§ **Task instructions**
A: In the benzphetamine text, below what age in children have appropriate studies on the effects of age not been performed?
B: Say whether each statement agrees with the benzphetamine text. Answer yes or no, and quote the deciding words. (i) Safety and efficacy in children below 12 have been established. (ii) Elderly patients may need an adjustment in the dose of benzphetamine. (iii) There are adequate studies in women for determining infant risk during breastfeeding.
C: Carry on the benzphetamine text from where it stops.

§ **Excerpted text**
= = =

Appropriate studies have not been performed on the relationship of age to the effects of benzphetamine in children below 12 years of age. Safety and efficacy have not been established .
Appropriate studies performed to date have not demonstrated geriatrics-specific problems that would limit the usefulness of benzphetamine in the elderly. However, elderly patients are more likely to have age-related liver, kidney, or heart problems, which may require an adjustment in the dose for patients receiving benzphetamine .
|All Trimesters||X||Studies in animals or pregnant women have demonstrated positive evidence of fetal abnormalities. This drug should not be used in women who are or may become pregnant because the risk clearly outweighs any possible benefit.|
There are no adequate studies in women for determining infant risk when using this medication during breastfeeding. Weigh the potential benefits against the potential risks before taking this medication while breastfeeding.
Although certain medicines should not be used together at all, in other cases two different medicines may be used together even if an interaction might occur. In these cases, your doctor may want to change the dose, or other precautions may be necessary. When you are taking this medicine, it is especially important that your healthcare professional know if you are taking any of the medicines listed below. The following interactions have been selected on the basis of their potential significance and are not necessarily all-inclusive.
Using this medicine with any of the following medicines is not recommended. Your doctor may decide not to treat you with this medication or change some of the other medicines you take.
- Methylene Blue
Using this medicine with any of the following medicines is usually not recommended, but may be required in some cases. If both medicines are prescribed together, your doctor may change the dose or how often you use one or both of the medicines.
- Abiraterone Acetate
- Iobenguane I 131
- Morphine Sulfate Liposome
- Opium Alkaloids
- Sodium Bicarbonate
- St John's Wort
Certain medicines should not be used at or around the time of eating food or eating certain types of food since interactions may occur. Using alcohol or tobacco with certain medicines may also cause interactions to occur. Discuss with your healthcare professional the use of your medicine with food, alcohol, or tobacco.

= = =

§ **Dataset entries**

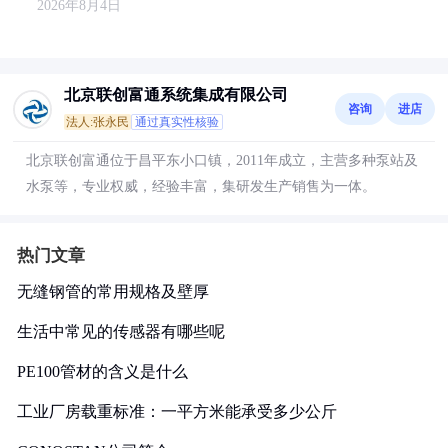
2026年8月4日
北京联创富通系统集成有限公司
咨询
进店
法人:张永民
通过真实性核验
北京联创富通位于昌平东小口镇，2011年成立，主营多种泵站及
水泵等，专业权威，经验丰富，集研发生产销售为一体。
热门文章
无缝钢管的常用规格及壁厚
生活中常见的传感器有哪些呢
PE100管材的含义是什么
工业厂房载重标准：一平方米能承受多少公斤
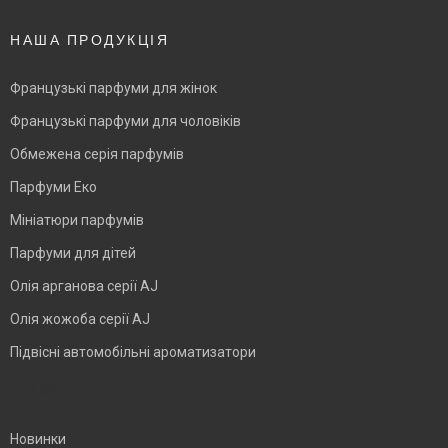
НАША ПРОДУКЦІЯ
Французькі парфуми для жінок
Французькі парфуми для чоловіків
Обмежена серія парфумів
Парфуми Еко
Мініатюри парфумів
Парфуми для дітей
Олія арганова серії AJ
Олія жожоба серії AJ
Підвісні автомобільні ароматизатори
BLANK
Новинки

= = =

§ **Task answers**
A: Below 12 years of age.

B:
(i) No: "Safety and efficacy have not been established"
(ii) Yes: "which may require an adjustment in the dose for patients receiving benzphetamine"
(iii) No: "There are no adequate studies in women for determining infant risk when using this medication during breastfeeding"

C:
Other Medical ProblemsTOP
The presence of other medical problems may affect the use of this medicine. Make sure you tell your doctor if you have any other medical problems, especially:
- Agitation or anxiety, severe or
- Drug abuse or dependence, history of or
- Glaucoma or
- Heart or blood vessel disease or
- High blood pressure, moderate or severe or
- Overactive thyroid—This medicine should not be used if any of these conditions exist. Serious unwanted effects could occur .
It is very important that your doctor check your progress at regular visits to make sure that this medicine is working properly .
This medicine may be habit-forming. If you feel that the medicine is not working as well, do not use more than your prescribed dose. Call your doctor for instructions .
If you will be taking this medicine for a long time, do not stop taking it without first checking with your doctor. Your doctor may want you to gradually reduce the amount you are taking before stopping completely .
Check with your doctor right away if you think that you may be pregnant. Benzphetamine may cause birth defects or other problems in the baby if taken during pregnancy. Use an effective form of birth control to keep from getting pregnant .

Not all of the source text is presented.